Does anybody know at which hacker conference this was reported? I find the article too general. I want to understand the implications and would like to read more about it.
One site in the hacker world is linking to this article [computerweekly.com]..presumably this link and site is what they are referring to ;)
The site ( which I do not link to due to possible issues with the TOS ) is not a "hacker conference" heh heh "panic stations everyone" ~~:0"dive ..dive! " ..but is a clearing house for various things ..specialising in security and vulnerabilities reporting ..
if you want sticky me ..for the URL ..Hanu read your
one cannot be aware of what is said at all the meetings( there aren't many though ) ..there was one ( security meeting )this last weekend ( maybe )in Korea ..maybe someone from the area was there and maybe can say if this was discussed? ..then again the Korean meeting may not have happened yet ..
Does anybody know if Microsoft has released a Security Update yet?
If so, anybody know if there have been any confliction issues with those Intel M chips (the ones with the inbuilt wireless cards?)
I've only recently been having connection issues with my laptop and my AP... only when WPA or WEP is enabled on the AP though - been trying to discover whether a Windows Update was to blame.
If anybody has experienced similar problems and knows of a way to fix it, that would be great :)
The article says at the bottom:
"As a result of the flaw, security experts have warned companies to make sure their staff use personal firewalls or are using Windows XP Service Pack 2, both of which prevents attacks."
I did too read about SP2
So what's the big deal?
If SP2 is known as stopping the attack
And knowing that a vast majority of users run conscientiously or not SP2
More about this (including links to the article with more detailed information and workarounds) on the securityfocus site...
I read the MS Security Response Center Blog daily and those guys haven't made mention of this at all yet.
henry0: So what's the big deal?

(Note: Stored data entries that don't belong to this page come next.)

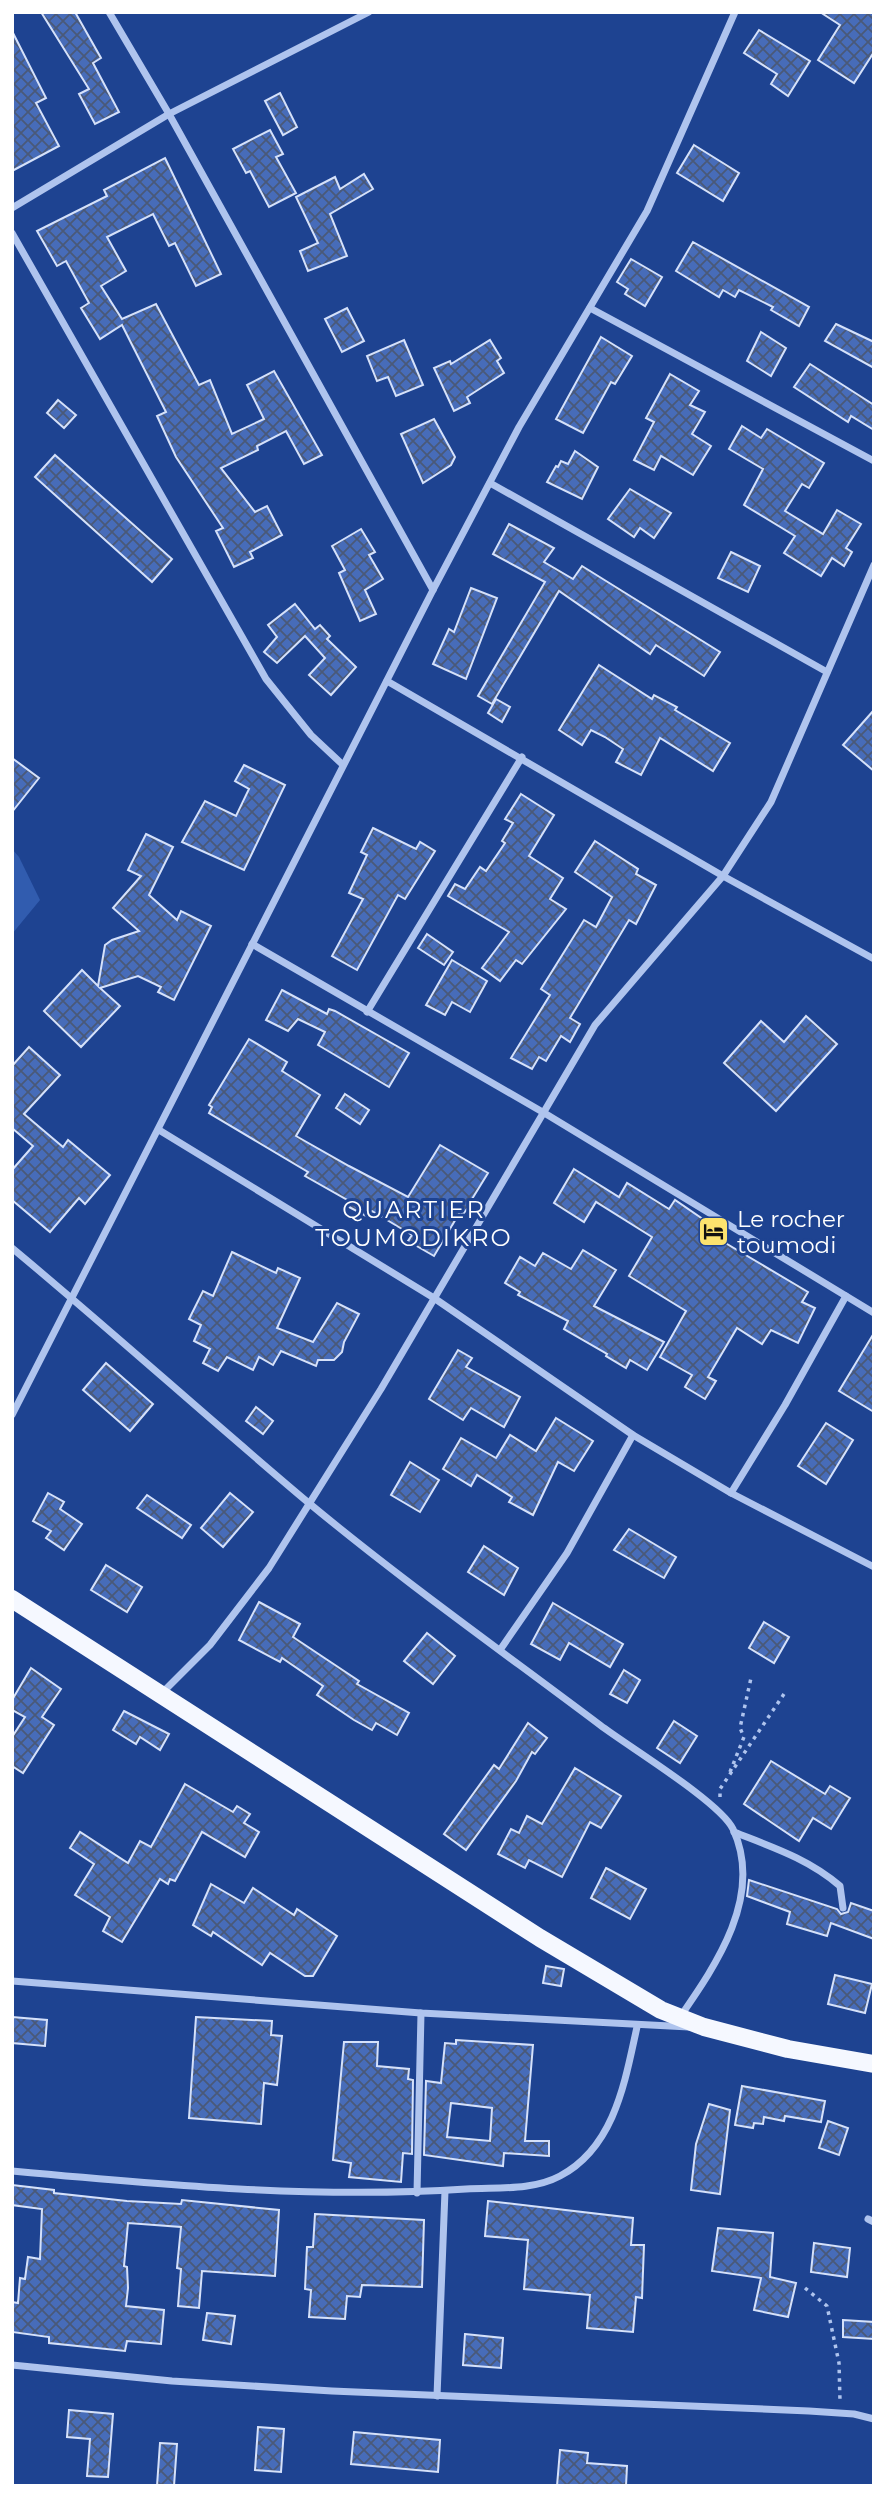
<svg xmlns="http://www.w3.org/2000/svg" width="886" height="2498" viewBox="0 0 886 2498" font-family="Montserrat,sans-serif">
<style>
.grass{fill:#315caf}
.building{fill:url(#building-cross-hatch);stroke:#d5e1fa;stroke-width:2;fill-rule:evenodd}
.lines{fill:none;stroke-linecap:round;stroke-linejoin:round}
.path{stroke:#afc4ee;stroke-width:3.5;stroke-dasharray:3.5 5;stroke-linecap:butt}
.street{stroke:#afc4ee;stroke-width:7}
.primary{stroke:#f5f8ff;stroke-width:18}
.labels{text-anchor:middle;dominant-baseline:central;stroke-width:6;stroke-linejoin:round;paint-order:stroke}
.poi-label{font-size:23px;fill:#fff;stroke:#1e4391;text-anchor:start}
.neighbourhood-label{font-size:24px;letter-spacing:2px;fill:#fff;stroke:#1e4391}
</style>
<defs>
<pattern id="building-cross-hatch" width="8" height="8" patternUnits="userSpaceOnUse" patternTransform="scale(1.75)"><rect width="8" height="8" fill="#476cb9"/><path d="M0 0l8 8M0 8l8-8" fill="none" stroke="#4a5978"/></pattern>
</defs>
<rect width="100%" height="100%" fill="#1e4391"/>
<path class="grass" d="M12,849L19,857L40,900L12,934Z"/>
<g class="building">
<path d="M41,12H75L101,58L93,63L119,112L95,124L79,94L89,89Z"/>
<path d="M820,12H874V52L854,83L818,60L840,25Z"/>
<path d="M759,30L810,61L788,96L771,84L777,74L744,53Z"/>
<path d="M12,31L46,98L36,103L59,146L12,171Z"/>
<path d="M280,93L297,127L283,135L265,101Z"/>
<path d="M270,130L283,154L276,157L296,193L269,207L250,171L246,173L233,149Z"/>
<path d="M694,145L739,173L723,201L677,173Z"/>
<path d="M165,158L221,274L196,286L175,243L169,246L153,214L107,237L126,271L101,286L122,319L156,304L199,385L210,380L232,434L264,419L247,385L274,371L322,455L304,464L286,431L257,446L258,450L221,468L255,512L267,506L282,535L250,552L253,558L234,567L216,531L223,528L176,457L157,416L166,412L122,325L100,339L81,308L89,303L66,261L57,266L37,231L107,196L104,190Z"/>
<path d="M364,174L373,189L330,214L347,256L308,271L300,251L318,243L296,197L335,177L340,189Z"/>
<path d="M693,242L809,307L799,326L771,310L773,307L739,290L735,297L723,290L719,297L676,271Z"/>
<path d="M631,259L662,277L645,306L625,294L628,289L617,282Z"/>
<path d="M347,308L364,341L342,352L325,319Z"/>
<path d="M836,324L874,342V368L825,341Z"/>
<path d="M761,332L786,348L771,376L747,361Z"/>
<path d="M601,337L632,356L615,384L611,382L583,433L556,419Z"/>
<path d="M404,340L423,385L396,396L388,377L377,381L367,356Z"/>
<path d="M490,340L501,358L497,361L504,373L467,397L470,403L454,411L434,368L450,361L451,364Z"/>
<path d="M810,364L874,405V430L851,416L848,422L794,387Z"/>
<path d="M670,374L699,391L690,405L705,412L692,434L711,446L693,475L661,456L654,470L634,460L654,422L646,418Z"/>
<path d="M58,400L76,415L64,428L47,413Z"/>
<path d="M434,419L455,457L451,465L423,483L401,434Z"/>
<path d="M742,426L761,438L767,429L824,463L809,488L802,484L785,511L823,534L837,510L861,524L846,548L852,552L844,566L832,558L821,576L784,553L795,536L744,505L763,469L729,449Z"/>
<path d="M575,451L598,467L582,499L547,482L556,466L558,467L561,461L568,464Z"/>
<path d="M55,455L172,559L152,582L35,477Z"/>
<path d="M630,489L671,513L654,538L640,528L634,537L608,519Z"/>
<path d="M509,524L554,548L544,562L573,579L582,566L720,652L704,676L656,645L650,654L559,591L492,704L478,696L545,582L493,554Z"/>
<path d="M361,529L375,552L369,555L383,579L365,590L376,614L360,621L339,573L345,570L332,546Z"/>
<path d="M731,552L760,566L748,592L718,578Z"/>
<path d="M471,588L497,598L466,679L433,664L449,629L454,632Z"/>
<path d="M295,604L315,629L320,625L330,636L327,639L356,667L331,695L309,675L325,658L305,636L277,663L264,652L277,637L268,625Z"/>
<path d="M599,665L652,699L654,695L677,707L675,710L730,743L713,771L660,738L641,775L616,762L623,749L605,737L591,730L582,745L559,730Z"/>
<path d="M496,699L510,707L502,722L488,713Z"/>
<path d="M874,710V771L843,745Z"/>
<path d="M12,758L39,778L12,812Z"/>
<path d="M244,765L285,785L244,870L182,842L205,801L236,816L249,789L235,781Z"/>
<path d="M521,794L554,815L529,856L563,878L550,899L566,909L522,964L516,960L500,981L482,968L509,932L448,896L455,884L465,889L480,867L486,871L505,843L502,841L513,823L505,819Z"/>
<path d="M373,828L416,849L420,842L435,851L405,899L398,895L357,970L332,956L363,899L349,893L367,855L361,852Z"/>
<path d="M146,834L173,847L149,895L177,920L181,911L211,926L174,1000L158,992L161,987L138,976L100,988L120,1006L81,1047L44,1011L82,970L98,986L105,945L112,940L139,931L113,908L141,876L128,870Z"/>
<path d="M595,841L638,869L636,874L656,885L636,924L629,920L570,1018L580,1024L570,1042L561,1036L546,1061L539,1057L532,1069L511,1058L550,995L541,989L584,920L596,927L612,897L575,872Z"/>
<path d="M427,934L453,952L444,965L418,948Z"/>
<path d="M452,960L487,981L470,1012L452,1002L445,1015L426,1005Z"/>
<path d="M282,990L327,1014L329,1009L335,1011L409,1053L389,1087L318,1045L325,1032L298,1019L288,1031L266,1020Z"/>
<path d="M806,1016L837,1044L776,1111L724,1063L761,1021L784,1042Z"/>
<path d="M249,1039L287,1062L282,1071L320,1095L296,1136L349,1166L408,1197L440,1145L488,1173L472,1199L474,1201L463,1214L460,1212L434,1256L408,1241L412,1235L372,1211L368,1217L347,1206L349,1201L305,1176L308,1172L209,1113L212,1107L209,1105Z"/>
<path d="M29,1047L60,1075L24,1114L63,1147L68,1140L110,1175L85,1204L79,1198L50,1232L12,1200V1170L33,1146L12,1128V1066Z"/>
<path d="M345,1094L369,1110L360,1124L336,1108Z"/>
<path d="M574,1169L619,1197L627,1183L669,1209L675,1200L726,1235L722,1241L808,1292L802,1302L815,1308L798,1343L771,1330L762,1344L737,1328L708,1377L716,1381L705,1399L685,1387L692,1375L660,1357L686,1311L629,1276L652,1237L596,1202L584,1222L554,1203Z"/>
<path d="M583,1250L616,1270L594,1306L664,1342L647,1370L630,1360L626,1368L606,1356L607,1354L564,1329L568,1321L518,1295L520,1292L505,1283L520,1257L535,1266L543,1253L571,1269Z"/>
<path d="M232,1252L276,1273L278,1268L300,1278L277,1328L313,1342L337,1303L359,1314L344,1342L342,1352L334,1360H318L316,1366L281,1351L273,1365L259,1357L253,1370L227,1357L218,1371L203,1363L210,1349L194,1341L201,1325L189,1319L203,1291L213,1296Z"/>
<path d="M874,1333V1412L839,1391Z"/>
<path d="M458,1350L472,1358L466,1367L520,1397L504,1427L471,1408L463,1420L429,1399Z"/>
<path d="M106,1363L153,1404L130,1431L83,1390Z"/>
<path d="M256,1407L273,1421L263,1434L246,1421Z"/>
<path d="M556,1418L593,1441L574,1471L558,1462L533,1515L509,1502L512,1497L477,1475L471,1486L443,1469L461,1438L496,1458L510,1435L536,1451Z"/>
<path d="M826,1423L853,1440L826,1484L798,1466Z"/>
<path d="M410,1462L439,1480L420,1512L391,1495Z"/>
<path d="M48,1493L64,1502L60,1509L82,1524L64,1550L46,1538L51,1531L33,1521Z"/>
<path d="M230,1493L253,1512L223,1547L201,1528Z"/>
<path d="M147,1495L191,1525L182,1538L137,1508Z"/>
<path d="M629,1529L676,1557L664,1578L614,1550Z"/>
<path d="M484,1546L518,1568L504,1595L468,1572Z"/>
<path d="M106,1565L142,1587L127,1612L91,1590Z"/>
<path d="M259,1602L300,1624L293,1637L359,1681L357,1684L409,1713L397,1735L376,1723L372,1730L354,1720L317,1695L323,1686L282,1658L280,1662L239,1640Z"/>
<path d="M553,1603L623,1644L610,1667L569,1643L560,1660L531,1644Z"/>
<path d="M764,1622L789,1637L774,1663L749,1648Z"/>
<path d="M427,1633L455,1656L433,1684L404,1661Z"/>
<path d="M31,1668L61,1689L42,1717L54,1725L23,1773L12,1766V1737L25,1717L12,1710V1700Z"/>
<path d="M624,1670L640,1680L627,1703L610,1694Z"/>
<path d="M124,1711L169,1734L160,1750L140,1737L136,1744L113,1730Z"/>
<path d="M674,1721L697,1736L680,1763L657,1748Z"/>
<path d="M528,1723L547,1738L535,1754L532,1752L516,1781L466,1850L444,1834L494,1765L499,1769Z"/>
<path d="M771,1761L825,1794L830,1786L850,1798L831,1829L813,1818L799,1841L744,1804Z"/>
<path d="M575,1768L621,1796L601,1828L590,1822L562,1877L529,1860L525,1868L498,1854L511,1829L519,1833L527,1816L542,1824Z"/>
<path d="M185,1784L233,1812L237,1806L250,1814L244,1823L259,1832L245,1857L202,1832L175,1881L170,1879L168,1884L160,1879L122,1942L103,1931L110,1917L75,1895L94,1864L70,1848L80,1832L128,1863L140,1841L151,1847Z"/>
<path d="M606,1868L646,1889L630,1919L591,1898Z"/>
<path d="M749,1880L837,1909L841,1914L848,1912L851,1903L874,1911V1939L831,1923L827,1936L787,1924L790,1912L747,1896Z"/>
<path d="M211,1884L244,1903L253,1888L294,1915L297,1909L337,1936L313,1976H305L270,1953L262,1965L213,1932L211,1936L193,1925Z"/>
<path d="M546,1966L564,1969L561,1986L543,1983Z"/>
<path d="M835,1975L872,1984L865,2013L828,2004Z"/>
<path d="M12,2017L47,2020L45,2046L12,2043Z"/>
<path d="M196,2017L272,2021L271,2035L282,2036L277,2085L264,2083L261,2124L189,2118Z"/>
<path d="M456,2040L533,2045L525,2141H549V2156L504,2153L503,2166L424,2155L426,2081L441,2083L445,2043L456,2044ZM451,2103L492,2108L490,2141L447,2137Z"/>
<path d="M344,2042H378L377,2066L409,2069L408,2079L413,2080L412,2154L403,2153L401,2182L349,2177L351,2163L333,2160Z"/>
<path d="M742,2086L825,2101L821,2122L785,2116L784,2121L764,2117L763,2124L754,2123L753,2128L735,2125Z"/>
<path d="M709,2104L730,2110L720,2194L691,2190L696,2144Z"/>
<path d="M828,2121L848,2128L839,2155L819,2148Z"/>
<path d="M12,2185L54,2190V2193L127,2201L181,2204L182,2200L279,2210L275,2276L202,2271L199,2308L178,2306L181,2269L177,2268L181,2227L128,2223L124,2266L127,2267L128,2288L126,2306L164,2310L161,2344L127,2341L125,2351L49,2343V2337L12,2332V2302L18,2303L20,2278L25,2279L28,2257L40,2259L42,2209L12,2205Z"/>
<path d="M488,2201L633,2218L631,2245H644L642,2298L636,2297L633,2332L587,2328L590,2295L524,2289L528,2240L485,2236Z"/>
<path d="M315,2214L424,2220L422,2287L362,2285L360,2297L347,2296L345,2319L309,2317L311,2290L305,2289L307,2247H313Z"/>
<path d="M718,2228L773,2233L770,2277L796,2283L788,2317L754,2310L761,2278L712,2271Z"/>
<path d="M814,2243L850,2248L847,2277L811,2272Z"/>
<path d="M207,2313L235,2316L231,2344L203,2340Z"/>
<path d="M843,2320L874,2322V2339L843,2337Z"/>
<path d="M465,2334L503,2338L501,2368L463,2365Z"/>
<path d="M69,2410L113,2414L108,2477L87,2476L90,2439L67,2437Z"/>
<path d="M258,2427L284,2429L281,2472L255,2470Z"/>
<path d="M354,2432L440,2440L438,2472L351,2464Z"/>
<path d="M160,2443L177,2444L174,2486H157Z"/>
<path d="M560,2450L588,2453L587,2463L627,2466L626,2486H557Z"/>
</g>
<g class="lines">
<g class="path">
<path d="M730,1772L744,1737L740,1728L751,1678"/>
<path d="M720,1797V1789L784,1694"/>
<path d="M805,2288L827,2306L839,2363L840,2401"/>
</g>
<g class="street">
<path d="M109,12L169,114L433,590"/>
<path d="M12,208L169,114L369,12"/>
<path d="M12,233L266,679L311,735L342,764"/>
<path d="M590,308L874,461"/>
<path d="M490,483L827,672"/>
<path d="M387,681L723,876L874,959"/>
<path d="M252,944L546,1114L874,1313"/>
<path d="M367,1012L522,757"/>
<path d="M159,1130L434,1298L633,1435L731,1493L874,1567"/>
<path d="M12,1248C113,1332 210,1420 310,1504C403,1581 503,1652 600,1725C629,1747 720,1802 733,1829C764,1896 716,1965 680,2017"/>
<path d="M12,1415L433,590L519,427L647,211L735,12"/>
<path d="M731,1493L785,1405L846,1296"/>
<path d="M500,1650L567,1553L633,1435"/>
<path d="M161,1694L210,1645L269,1568L381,1389L595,1025L723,876L771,802L874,565"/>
<path d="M734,1832C772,1847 809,1859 840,1886L843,1908"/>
<path d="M12,1981L421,2013L689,2027"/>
<path d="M12,2171C163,2185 315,2199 466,2189C496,2187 532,2191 560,2176C615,2147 625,2081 637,2027"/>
<path d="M417,2193L421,2013"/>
<path d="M868,2219L874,2222"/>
<path d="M12,2365L172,2381L332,2391L809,2411L854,2414L874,2419"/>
<path d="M437,2396L445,2191"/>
</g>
<path class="primary" d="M12,1599L540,1938L661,2010L704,2027L788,2049L874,2064"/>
</g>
<defs>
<symbol id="hotel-square" viewBox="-11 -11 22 22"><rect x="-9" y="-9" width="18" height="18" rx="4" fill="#fce36e" stroke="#1e4391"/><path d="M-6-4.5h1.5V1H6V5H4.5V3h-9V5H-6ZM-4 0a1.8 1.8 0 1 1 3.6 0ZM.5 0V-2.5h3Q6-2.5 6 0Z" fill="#111"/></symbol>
</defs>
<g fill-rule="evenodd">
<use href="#hotel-square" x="696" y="1214" width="35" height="35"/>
</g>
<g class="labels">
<g class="poi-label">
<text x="737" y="1219">Le rocher<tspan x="737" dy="26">toumodi</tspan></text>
</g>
<g class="neighbourhood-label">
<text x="414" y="1209">QUARTIER<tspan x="414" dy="28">TOUMODIKRO</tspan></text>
</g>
</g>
<rect width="886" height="2498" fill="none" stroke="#ffffff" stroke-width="28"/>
</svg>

If SP2 is known as stopping the attack
because MS does not allow to upgrade to SP2 for anyone who has invalid key - and that includes many, many PCs that came with volume licensed XP, OEM installations, partner keys that were on the internet and were invalidated by MS, etc. etc. i.e. in a world outside "US businesses" it is pretty much anyone who didn't purchase XP directly from MS.
The first widely public presentation of this flaw was at ShmooCon.
The flaw is that a WiFi networking in Windows will "remember" the last WiFi network it connected to.
Next time when there is no WiFi network to connect to, it will use the previous WiFi network name, and starts broadcasting it.
(Technically not exact, but trying to keep it simple.)
With that knowledge, and knowing some default settings, an other machine can connect to the target WiFi machine.
Fix? Turn off by default your WiFi network card when not in use.
Thanks for the input; understood
>>volume licensed XP, OEM installations, partner keys that were on the internet
Any proper OEM furnishes a valid license key. I've bought many personal PCs and never had a problem. The only people with a bogus license key either bought their PC from a sketchy vendor or knowingly installed bogus Windows. If someone's illegal Windows blows up because of a virus, I don't have a lot of sympathy. The problem, I suppose, is that some worms and trojans might use the large number of illegal installations to spread and/or attack other machines; this would create untold havoc and bad PR for Microsoft, since the vulnerability would be presented in the press as a "Windows flaw", not a "flaw affecting illegal Windows copies".
The guy on the street corner with an overcoat full of watches isn't selling genuine Rolexes, and the spammer who emails you offering to download Windows for $50 isn't selling the real thing either.
seems like this is an easy fix as already stated.
disable your WiFi card if your not using it.